> [What is expected]: Put the lines from the one containing "S1-Ep1 | Crime Patrol - City Crimes" through the one containing "H:97cm W:220cm D:298cm" into a numbered list, skipping any blank lines and leaving out the pictures.

> [Material provided]:
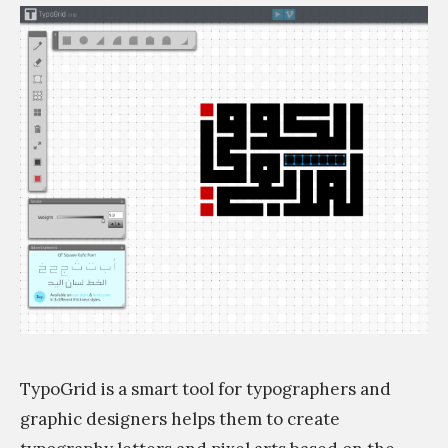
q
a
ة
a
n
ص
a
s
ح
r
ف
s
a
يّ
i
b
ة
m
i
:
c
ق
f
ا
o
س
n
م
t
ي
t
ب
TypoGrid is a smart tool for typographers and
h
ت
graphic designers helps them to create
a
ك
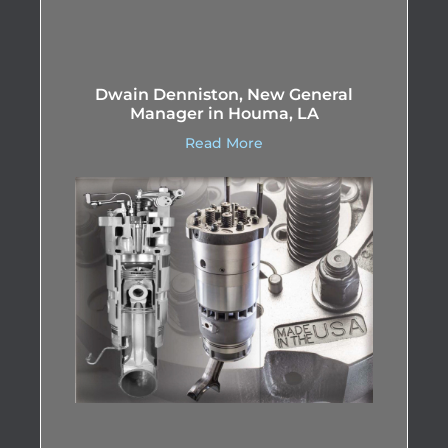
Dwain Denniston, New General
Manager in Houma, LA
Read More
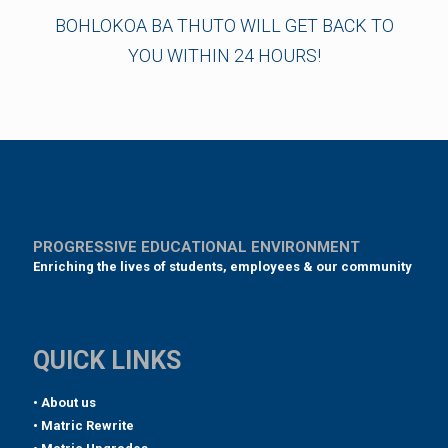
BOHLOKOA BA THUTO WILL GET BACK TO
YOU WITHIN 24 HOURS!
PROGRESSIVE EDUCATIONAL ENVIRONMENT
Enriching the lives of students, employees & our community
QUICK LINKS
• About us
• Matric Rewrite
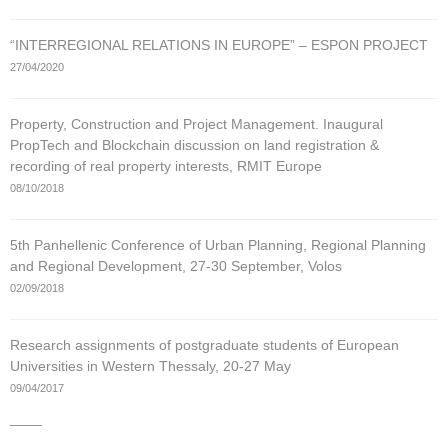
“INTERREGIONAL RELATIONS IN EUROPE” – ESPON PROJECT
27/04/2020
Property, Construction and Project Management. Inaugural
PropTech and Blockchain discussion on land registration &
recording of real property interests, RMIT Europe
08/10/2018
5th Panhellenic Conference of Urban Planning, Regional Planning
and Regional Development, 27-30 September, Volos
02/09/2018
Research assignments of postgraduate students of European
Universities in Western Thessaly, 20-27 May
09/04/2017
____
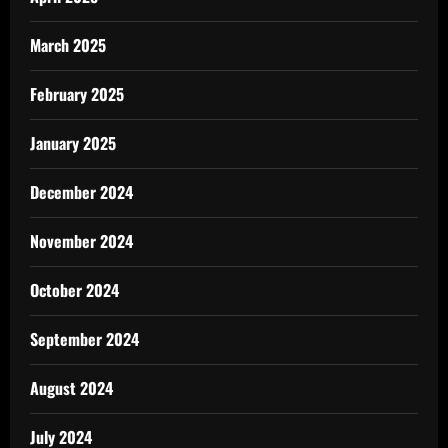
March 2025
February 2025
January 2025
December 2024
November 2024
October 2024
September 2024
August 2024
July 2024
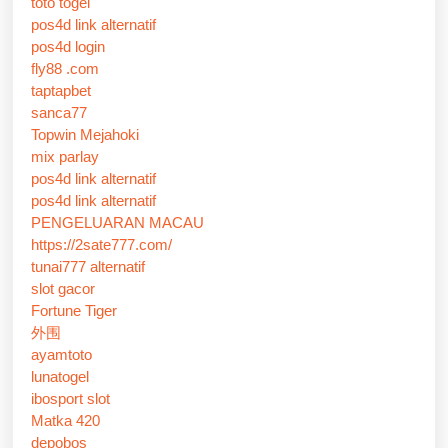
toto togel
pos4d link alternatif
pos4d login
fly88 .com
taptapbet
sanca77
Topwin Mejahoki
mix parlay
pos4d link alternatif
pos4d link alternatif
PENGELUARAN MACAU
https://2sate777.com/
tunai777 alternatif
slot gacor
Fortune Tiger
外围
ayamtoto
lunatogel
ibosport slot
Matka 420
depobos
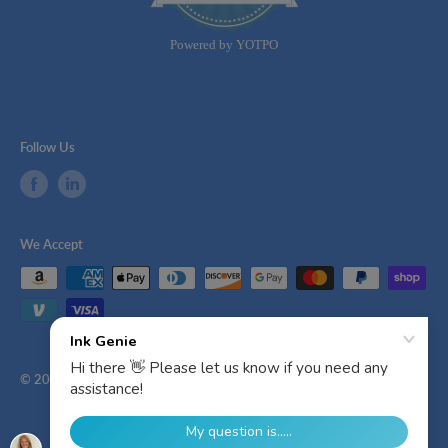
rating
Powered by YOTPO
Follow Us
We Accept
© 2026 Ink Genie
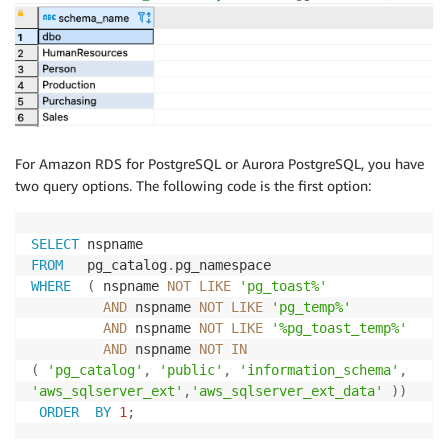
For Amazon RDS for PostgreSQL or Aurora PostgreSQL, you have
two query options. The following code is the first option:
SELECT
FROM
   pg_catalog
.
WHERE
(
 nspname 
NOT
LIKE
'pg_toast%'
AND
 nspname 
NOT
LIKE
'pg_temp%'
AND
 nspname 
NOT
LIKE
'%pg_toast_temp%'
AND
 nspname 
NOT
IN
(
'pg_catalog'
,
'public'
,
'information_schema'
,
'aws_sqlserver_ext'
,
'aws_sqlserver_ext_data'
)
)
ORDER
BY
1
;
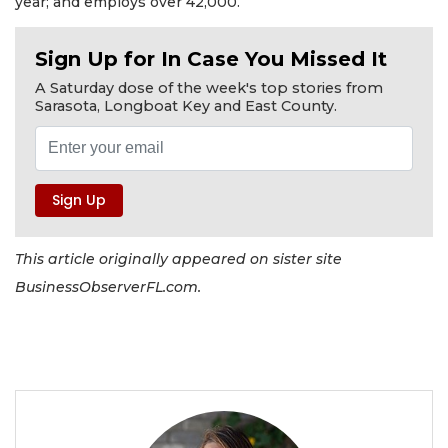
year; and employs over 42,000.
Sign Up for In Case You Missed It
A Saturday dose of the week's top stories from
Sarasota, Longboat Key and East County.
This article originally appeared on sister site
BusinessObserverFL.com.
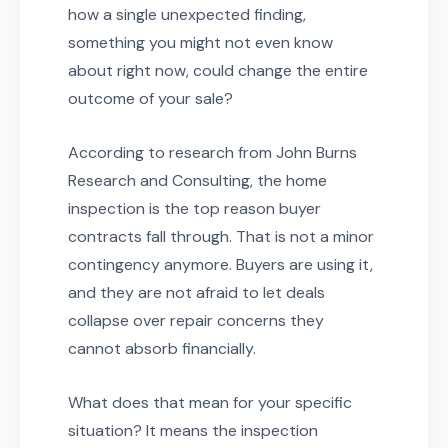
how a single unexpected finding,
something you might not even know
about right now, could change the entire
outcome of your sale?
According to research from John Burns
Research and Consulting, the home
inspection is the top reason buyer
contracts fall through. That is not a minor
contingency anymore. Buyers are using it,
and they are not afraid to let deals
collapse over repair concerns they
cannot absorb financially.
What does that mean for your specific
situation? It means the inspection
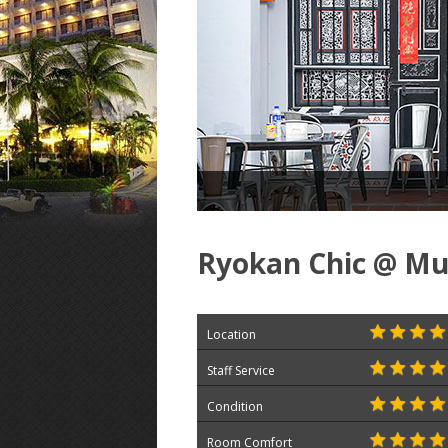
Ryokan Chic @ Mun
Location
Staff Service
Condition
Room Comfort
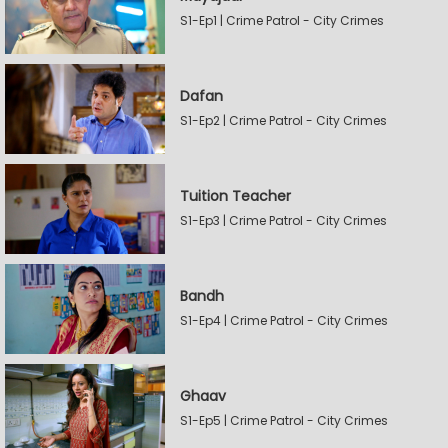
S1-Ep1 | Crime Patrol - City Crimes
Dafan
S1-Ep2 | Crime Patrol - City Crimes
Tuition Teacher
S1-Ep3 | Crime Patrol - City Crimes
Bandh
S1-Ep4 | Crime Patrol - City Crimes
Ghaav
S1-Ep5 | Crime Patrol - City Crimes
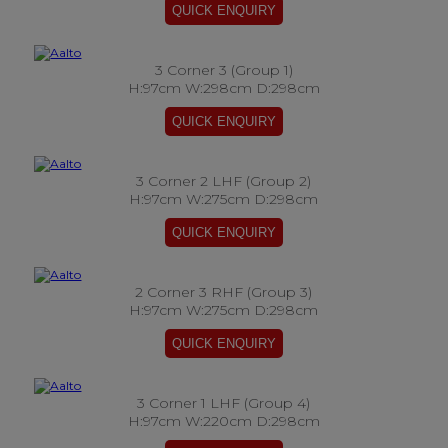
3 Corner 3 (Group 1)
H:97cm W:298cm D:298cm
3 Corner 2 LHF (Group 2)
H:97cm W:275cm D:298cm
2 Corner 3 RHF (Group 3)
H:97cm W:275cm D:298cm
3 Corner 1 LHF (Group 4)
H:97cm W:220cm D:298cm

==

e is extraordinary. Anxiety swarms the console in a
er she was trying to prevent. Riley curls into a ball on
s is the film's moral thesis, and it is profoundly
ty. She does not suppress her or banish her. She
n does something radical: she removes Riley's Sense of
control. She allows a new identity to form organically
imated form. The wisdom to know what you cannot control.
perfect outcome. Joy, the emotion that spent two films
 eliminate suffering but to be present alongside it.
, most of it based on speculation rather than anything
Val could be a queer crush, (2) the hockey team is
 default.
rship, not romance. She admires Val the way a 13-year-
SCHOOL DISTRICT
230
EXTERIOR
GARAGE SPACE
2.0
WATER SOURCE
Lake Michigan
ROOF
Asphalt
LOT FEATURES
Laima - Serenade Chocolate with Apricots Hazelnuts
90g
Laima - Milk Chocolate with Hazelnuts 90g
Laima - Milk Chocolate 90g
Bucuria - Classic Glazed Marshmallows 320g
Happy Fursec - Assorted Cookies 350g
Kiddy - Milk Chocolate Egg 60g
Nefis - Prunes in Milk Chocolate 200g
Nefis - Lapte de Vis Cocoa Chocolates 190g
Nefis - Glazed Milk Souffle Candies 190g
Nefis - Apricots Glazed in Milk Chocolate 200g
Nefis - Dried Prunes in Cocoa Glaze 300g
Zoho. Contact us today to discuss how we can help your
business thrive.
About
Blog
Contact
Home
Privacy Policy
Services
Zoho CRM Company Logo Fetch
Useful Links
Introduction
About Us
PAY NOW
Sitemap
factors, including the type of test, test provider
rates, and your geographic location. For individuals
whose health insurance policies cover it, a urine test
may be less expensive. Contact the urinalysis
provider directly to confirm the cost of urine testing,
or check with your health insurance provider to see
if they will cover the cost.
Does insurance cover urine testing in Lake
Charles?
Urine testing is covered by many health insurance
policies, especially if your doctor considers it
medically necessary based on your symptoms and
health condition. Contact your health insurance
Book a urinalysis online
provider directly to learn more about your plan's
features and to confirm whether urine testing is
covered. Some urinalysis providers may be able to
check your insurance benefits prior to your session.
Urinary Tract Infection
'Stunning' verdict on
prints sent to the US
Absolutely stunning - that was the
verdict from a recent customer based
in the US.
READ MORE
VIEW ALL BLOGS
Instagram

> [Task output]:
1. S1-Ep1 | Crime Patrol - City Crimes
2. Dafan
3. S1-Ep2 | Crime Patrol - City Crimes
4. Tuition Teacher
5. S1-Ep3 | Crime Patrol - City Crimes
6. Bandh
7. S1-Ep4 | Crime Patrol - City Crimes
8. Ghaav
9. S1-Ep5 | Crime Patrol - City Crimes
10. 3 Corner 3 (Group 1)
11. H:97cm W:298cm D:298cm
12. 3 Corner 2 LHF (Group 2)
13. H:97cm W:275cm D:298cm
14. 2 Corner 3 RHF (Group 3)
15. H:97cm W:275cm D:298cm
16. 3 Corner 1 LHF (Group 4)
17. H:97cm W:220cm D:298cm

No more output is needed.